As part of its continuing deliberations surrounding the Exposure Draft Leases (Leases ED), the Boards discussed the potential inclusion of inventory within the scope of the leasing standard, the applicability of financial asset guidance to the right to receive lease payments, lessor subsequent measurement issues and lessor accounting for residual value guarantees.

Summary

The Boards made a number of tentative decisions during these discussions, as follows:

Scope - inventory

  • No scope exclusion would be provided in the leases standard for inventory.

 

Applicability of financial asset guidance to the right to receive lease payments

  • The lease receivable would be excluded from the scope of existing financial asset guidance for initial and subsequent measurement. However, financial asset guidance would apply to lease receivables in the context of impairment and derecognition
  • A fair value option of the lease receivables would be prohibited. However, the Boards instructed the staffs to analyse further whether there should be a requirement to measure the right to receive lease payments at fair value if that right were held for sale.

 

Lessor subsequent measurement issues

  • The lease receivable would be subsequently measured using the effective interest method and assessed for impairment in accordance with IFRS 9 Financial Instruments or IAS 39 Financial Instruments: Classification and Measurement (IFRSs) and Topic 310 Receivables in the FASB Accounting Standards Codification (US GAAP)
  • The residual asset would be assessed for impairment in accordance with IAS 36 Impairment of Assets (IFRSs) and Topic 360 Property, Plant and Equipment (US GAAP)
  • The lessor would recognise any changes relating to the reassessment of variable lease payments that depend on an index or a rate in profit or loss.
  • Revaluation of the residual asset would be prohibited (IASB only decision).

 

Lessor accounting: residual value guarantees

  • The lessor would not recognise residual value guarantees (RVGs) before they are due from the guarantor. However, the lessor would consider the existence of any RVGs when considering if the residual asset is impaired.

 

Scope - inventory

The Boards discussed whether a right-of-use asset under a lease arrangement could simultaneously also meet the definition of inventory and whether assets such as non-depreciating spare parts, operating materials and supplies associated with the leasing of another underlying asset (generally characterised as 'inventory' in existing practice) should be excluded from the scope of the leases standard.

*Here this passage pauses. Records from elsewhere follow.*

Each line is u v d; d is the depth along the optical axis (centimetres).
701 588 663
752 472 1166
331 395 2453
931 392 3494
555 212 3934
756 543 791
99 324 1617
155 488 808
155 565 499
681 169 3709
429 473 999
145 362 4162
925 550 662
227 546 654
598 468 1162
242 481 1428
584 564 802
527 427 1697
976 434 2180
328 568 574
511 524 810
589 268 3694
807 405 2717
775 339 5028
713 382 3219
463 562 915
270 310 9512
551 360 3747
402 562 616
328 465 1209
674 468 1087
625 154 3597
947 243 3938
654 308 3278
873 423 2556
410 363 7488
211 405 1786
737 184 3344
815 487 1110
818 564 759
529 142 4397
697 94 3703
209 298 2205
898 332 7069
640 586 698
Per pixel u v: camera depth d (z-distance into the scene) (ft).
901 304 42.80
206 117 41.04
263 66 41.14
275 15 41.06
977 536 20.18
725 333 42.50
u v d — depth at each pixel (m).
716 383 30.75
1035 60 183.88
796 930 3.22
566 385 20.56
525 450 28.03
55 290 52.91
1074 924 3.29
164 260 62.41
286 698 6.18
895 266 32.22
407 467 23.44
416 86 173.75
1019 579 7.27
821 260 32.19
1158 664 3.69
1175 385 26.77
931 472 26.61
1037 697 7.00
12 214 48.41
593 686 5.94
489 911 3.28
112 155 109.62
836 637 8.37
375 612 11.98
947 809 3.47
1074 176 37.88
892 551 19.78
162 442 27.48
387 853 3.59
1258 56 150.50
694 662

The staffs provided their analysis indicating that, for lessors, they did not think that a lessor could have inventory out on a lease. Likewise, for lessees, the staffs did not think that a right-of-use asset subject to a lease agreement could also meet the definition of inventory. As such, the staffs, summarising examples and outreach activities with preparers and accounting firm constituents to discuss current arrangements marketed or labelled as 'leases of inventory', concluded that few, if any, transactions would meet the definition of a lease as tentatively defined at the April 2011 joint meeting (and would therefore not be subject to the final lease guidance). Further, those that do meet the definition of a lease would not be for an underlying asset that simultaneously meets the definition of inventory. Thus, the staffs concluded that an underlying asset subject to a lease arrangement could not simultaneously also meet the definition of inventory provided in IFRSs or US GAAP. As such, the staffs recommended that no scope exclusion for non-depreciating spare parts and other similar assets should be provided within the final lease standard given a lack of assessed need.

One IASB member provided an example of a lease of equipment in which the lessee receives spare parts with a right to return those parts if not used (i.e., a put option on spare parts). The IASB member noted that the revenue project would classify the put option as a lease. However, the above staff analysis would conclude that the put could not be a lease. Several Board members saw the revenue and leasing guidance to be asymmetrical, but expressed that the put option was effectively a purchase of the spare parts given control maintained by the lessee, and thus, did not object to the staffs' conclusion that an underlying asset subject to a lease arrangement could not simultaneously also meet the definition of inventory. The IASB member asked that specific guidance be placed in the standard for the put option example.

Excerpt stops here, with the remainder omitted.